- Activity: Single out the lines of the material that contain "changes" and copy them.
_ _ _ _ _ _ _
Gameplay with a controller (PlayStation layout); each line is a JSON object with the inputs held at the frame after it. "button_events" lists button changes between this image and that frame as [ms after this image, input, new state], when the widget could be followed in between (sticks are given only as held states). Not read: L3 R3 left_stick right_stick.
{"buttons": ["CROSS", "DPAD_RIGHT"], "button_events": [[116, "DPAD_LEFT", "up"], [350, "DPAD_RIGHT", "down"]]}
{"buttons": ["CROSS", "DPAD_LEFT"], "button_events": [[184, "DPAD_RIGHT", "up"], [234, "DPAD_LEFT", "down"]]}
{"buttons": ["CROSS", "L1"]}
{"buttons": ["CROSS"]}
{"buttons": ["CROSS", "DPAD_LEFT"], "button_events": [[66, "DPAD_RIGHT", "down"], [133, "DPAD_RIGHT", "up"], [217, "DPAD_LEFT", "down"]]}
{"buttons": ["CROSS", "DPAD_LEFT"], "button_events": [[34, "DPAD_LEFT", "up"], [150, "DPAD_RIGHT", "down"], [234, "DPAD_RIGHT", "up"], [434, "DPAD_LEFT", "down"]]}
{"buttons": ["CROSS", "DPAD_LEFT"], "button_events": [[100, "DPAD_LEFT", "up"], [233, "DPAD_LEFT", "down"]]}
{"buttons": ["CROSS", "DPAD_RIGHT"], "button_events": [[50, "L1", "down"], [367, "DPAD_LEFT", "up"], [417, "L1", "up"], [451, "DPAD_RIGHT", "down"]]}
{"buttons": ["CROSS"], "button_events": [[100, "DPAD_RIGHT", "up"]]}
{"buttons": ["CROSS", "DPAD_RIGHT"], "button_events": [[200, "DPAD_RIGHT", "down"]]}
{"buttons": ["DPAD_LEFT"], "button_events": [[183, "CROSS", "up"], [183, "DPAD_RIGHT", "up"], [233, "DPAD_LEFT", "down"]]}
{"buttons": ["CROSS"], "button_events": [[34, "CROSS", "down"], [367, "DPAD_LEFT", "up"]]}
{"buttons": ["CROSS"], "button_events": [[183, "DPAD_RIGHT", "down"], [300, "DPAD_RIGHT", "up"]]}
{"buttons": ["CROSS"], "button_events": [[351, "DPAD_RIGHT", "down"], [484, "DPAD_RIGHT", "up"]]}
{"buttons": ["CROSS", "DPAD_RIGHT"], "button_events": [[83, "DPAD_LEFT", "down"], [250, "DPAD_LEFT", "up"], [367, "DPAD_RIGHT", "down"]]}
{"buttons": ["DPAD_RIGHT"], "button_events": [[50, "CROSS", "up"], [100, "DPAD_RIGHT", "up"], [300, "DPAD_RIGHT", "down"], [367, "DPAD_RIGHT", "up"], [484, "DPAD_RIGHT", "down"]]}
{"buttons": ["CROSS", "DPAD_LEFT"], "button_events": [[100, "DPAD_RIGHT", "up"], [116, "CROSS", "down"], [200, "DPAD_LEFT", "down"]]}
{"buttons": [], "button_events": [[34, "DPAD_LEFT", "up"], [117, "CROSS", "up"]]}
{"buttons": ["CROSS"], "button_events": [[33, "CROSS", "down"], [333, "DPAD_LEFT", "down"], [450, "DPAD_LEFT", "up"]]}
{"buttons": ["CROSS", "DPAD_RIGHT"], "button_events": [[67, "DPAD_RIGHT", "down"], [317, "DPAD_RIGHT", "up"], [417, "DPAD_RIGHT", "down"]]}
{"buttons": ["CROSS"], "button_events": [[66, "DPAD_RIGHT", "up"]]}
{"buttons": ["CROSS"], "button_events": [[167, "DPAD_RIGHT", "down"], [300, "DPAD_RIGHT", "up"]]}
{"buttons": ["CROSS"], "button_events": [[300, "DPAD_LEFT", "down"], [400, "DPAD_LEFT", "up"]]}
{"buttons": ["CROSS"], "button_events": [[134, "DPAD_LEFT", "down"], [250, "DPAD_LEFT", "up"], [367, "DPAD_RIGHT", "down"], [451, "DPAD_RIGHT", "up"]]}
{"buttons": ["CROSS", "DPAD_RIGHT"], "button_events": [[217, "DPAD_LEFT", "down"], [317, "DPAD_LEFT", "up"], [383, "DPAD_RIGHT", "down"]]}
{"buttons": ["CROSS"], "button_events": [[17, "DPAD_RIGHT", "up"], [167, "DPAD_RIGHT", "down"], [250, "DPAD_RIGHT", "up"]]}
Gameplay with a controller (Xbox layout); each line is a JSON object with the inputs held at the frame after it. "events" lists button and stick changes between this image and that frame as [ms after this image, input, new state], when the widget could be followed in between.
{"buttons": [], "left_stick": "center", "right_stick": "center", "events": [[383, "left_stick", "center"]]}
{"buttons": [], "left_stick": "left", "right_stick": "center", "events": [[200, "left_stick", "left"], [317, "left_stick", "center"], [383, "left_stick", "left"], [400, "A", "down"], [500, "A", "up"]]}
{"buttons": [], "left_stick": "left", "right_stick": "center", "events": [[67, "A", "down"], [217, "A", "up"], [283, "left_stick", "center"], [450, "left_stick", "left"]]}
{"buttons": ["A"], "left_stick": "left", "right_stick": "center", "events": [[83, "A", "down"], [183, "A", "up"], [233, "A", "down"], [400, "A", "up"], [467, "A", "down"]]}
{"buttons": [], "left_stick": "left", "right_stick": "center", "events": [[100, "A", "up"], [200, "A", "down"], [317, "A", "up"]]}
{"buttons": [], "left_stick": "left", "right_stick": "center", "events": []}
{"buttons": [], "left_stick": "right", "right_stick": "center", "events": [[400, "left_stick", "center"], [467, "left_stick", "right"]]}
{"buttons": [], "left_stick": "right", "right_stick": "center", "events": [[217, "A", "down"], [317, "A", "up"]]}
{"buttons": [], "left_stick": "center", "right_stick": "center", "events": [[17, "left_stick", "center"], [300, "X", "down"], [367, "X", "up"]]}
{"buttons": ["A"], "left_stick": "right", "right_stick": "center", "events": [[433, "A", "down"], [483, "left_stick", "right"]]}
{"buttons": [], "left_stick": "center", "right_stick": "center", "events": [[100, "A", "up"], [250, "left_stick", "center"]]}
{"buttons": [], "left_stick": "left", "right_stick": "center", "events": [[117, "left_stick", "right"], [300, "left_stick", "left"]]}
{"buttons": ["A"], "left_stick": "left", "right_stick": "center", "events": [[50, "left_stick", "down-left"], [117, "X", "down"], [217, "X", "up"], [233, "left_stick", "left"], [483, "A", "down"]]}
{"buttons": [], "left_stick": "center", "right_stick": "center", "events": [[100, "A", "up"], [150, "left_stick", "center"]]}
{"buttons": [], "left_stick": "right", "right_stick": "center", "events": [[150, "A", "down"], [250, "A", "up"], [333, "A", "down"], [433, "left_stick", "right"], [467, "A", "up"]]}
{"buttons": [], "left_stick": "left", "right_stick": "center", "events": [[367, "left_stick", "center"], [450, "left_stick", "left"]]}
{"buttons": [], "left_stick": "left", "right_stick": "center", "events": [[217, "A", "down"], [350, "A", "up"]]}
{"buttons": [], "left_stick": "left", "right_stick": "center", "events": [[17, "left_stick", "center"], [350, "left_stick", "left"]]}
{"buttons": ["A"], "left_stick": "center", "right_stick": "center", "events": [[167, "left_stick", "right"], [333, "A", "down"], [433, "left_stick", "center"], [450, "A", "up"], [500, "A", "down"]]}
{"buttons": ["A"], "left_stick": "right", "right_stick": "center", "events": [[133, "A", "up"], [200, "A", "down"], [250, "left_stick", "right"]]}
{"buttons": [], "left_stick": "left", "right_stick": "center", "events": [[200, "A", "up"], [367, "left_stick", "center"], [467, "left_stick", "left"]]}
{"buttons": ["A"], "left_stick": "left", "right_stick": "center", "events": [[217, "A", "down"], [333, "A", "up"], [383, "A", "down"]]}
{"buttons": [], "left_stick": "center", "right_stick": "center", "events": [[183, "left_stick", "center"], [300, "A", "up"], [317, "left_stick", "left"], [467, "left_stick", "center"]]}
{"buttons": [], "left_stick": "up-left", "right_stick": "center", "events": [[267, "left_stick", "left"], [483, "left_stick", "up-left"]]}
_ _ _ _ _ _ _
- Response for this exercise:
Gameplay with a controller (PlayStation layout); each line is a JSON object with the inputs held at the frame after it. "button_events" lists button changes between this image and that frame as [ms after this image, input, new state], when the widget could be followed in between (sticks are given only as held states). Not read: L3 R3 left_stick right_stick.
Gameplay with a controller (Xbox layout); each line is a JSON object with the inputs held at the frame after it. "events" lists button and stick changes between this image and that frame as [ms after this image, input, new state], when the widget could be followed in between.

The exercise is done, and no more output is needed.